El estreno de Deadpool en el 2016 fue una rareza, tanto por su manufactura precaria (una película mainstream de bajísimo presupuesto) como por su recepción entusiasta. Una propuesta jugada aplaudida por hordas de adolescentes tardíos.
La secuela era inevitable y esta vez los millones de dólares son una canilla libre que no tardan en ostentarse con las primeras secuencias de acción. No es esa clásica pelea de apertura, son varias, unas cinco aproximadamente, sin otro conector que el exhibicionismo masturbatorio.
La intensión de los guionistas (entre los que figura el propio Ryan Reynolds) queda clara desde el minuto cero: deconstruir la película, romper las reglas del género, abusar de las expectativas, demostrar que se está adentro de una película, parodiarlo todo hasta que reviente la máquina de referencias. Esta compulsión de rebeldía y metaconciencia logra un efecto contrario y prepara al espectador para lo inesperado. Tan obvio es que la película buscará un camino disruptivo que el contraefecto se amortigua. Deadpool 2 es una locura predecible, la travesura sistemática de un niño carente de atención.
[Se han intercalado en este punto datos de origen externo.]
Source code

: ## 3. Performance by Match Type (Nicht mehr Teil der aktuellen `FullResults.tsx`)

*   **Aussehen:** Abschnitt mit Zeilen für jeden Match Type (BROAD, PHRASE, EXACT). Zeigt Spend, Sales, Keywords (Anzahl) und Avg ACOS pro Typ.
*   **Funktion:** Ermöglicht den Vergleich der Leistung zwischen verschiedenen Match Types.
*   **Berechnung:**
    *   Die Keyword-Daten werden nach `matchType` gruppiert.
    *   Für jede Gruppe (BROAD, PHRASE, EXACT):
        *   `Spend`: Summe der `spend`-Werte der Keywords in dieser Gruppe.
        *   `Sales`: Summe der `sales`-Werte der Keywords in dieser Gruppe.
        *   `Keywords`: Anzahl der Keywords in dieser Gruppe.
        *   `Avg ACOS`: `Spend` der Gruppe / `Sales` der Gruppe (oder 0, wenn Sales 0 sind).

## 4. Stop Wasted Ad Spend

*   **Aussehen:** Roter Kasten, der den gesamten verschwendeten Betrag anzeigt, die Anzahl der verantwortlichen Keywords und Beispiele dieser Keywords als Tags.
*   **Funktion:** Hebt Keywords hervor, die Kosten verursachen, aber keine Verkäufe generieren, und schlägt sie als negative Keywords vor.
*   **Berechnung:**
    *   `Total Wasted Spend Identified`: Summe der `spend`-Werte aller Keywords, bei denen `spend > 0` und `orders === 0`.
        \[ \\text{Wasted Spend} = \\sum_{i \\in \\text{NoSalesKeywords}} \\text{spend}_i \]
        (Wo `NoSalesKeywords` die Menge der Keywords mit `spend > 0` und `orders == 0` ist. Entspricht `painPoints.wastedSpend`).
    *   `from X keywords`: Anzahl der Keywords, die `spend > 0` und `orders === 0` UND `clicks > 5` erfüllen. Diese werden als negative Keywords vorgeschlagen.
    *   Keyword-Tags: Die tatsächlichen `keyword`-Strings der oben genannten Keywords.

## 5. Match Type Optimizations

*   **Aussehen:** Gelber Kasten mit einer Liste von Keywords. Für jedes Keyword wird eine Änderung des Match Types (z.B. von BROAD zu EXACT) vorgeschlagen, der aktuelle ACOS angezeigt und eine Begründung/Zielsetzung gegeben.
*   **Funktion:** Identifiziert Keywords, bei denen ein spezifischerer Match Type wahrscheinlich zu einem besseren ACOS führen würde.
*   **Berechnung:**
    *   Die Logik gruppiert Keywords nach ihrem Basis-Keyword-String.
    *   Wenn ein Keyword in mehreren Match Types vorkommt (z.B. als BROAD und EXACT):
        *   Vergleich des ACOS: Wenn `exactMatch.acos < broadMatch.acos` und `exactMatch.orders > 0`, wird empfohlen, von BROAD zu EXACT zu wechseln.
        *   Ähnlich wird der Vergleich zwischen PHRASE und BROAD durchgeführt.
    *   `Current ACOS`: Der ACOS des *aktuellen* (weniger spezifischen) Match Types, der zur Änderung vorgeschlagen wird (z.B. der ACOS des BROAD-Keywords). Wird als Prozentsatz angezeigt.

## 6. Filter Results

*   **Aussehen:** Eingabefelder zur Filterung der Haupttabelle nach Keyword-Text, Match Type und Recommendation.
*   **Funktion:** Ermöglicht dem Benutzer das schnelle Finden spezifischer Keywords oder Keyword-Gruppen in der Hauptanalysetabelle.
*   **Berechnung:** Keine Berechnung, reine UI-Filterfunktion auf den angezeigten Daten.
Sin embargo, en esta neurosis del chiste guarro aparecen gracias auténticas. Por lo general son momentos que derivan del detalle y no del humor grueso, como un oso panda inflable que amortigua la caída de un personaje que se jacta de tener buena suerte como único superpoder, o un cameo microscópico de Brad Pitt, o la resolución coreográfica de una escena de acción. Detalles. La voz omnipresente de Deadpool, en cambio, resulta insoportable y delata la autoexigencia despiadada del filme: ser gracioso aunque no haya combustible para el humor. ¿Y acaso existe algo más patético que una libertad clamada a gritos?
El sistema de linkeo obsesivo en Deadpool 2 se emparenta con Tarantino y allí el problema se despeja: si Tarantino logra hacer películas geniales con retazos de otras películas, es porque su lógica es la del homenaje silencioso. Son guiños que jamás desestabilizan lo narrado. Uma Thurman combate yakuzas vestida igual que Bruce Lee pero el traje amarillo no es el epicentro dramático. Con Deadpool 2 sucede lo opuesto: cada escena está pensada para una ocurrencia que se mofe de otras películas, mientras que lo narrado pierde consistencia.
Guionistas y director podrían haber tomado una medida verdaderamente osada: filmar una obra surreal en donde la imaginación descomponga el aparato narrativo. No: Deadpool 2 quiere ser subversiva y a su vez empatizar con las desventuras del protagonista. El resultado es un filme estupidizado por el escándalo con alguna que otra virtud plástica, mérito exclusivo del director de CGI.
Poco de perverso o antiheroico habrá en Deadpool. Su humedad caricaturesca le quita fiereza. Al hablar de pedofilia, racismo y machismo, los tópicos no interpelan con sinceridad; es un contenido puesto para provocar. Apenas uno sopla el polvo antisistémico de Deadpool 2, se encuentra con otra película de superhéroes moralista que distingue a la perfección el bien del mal.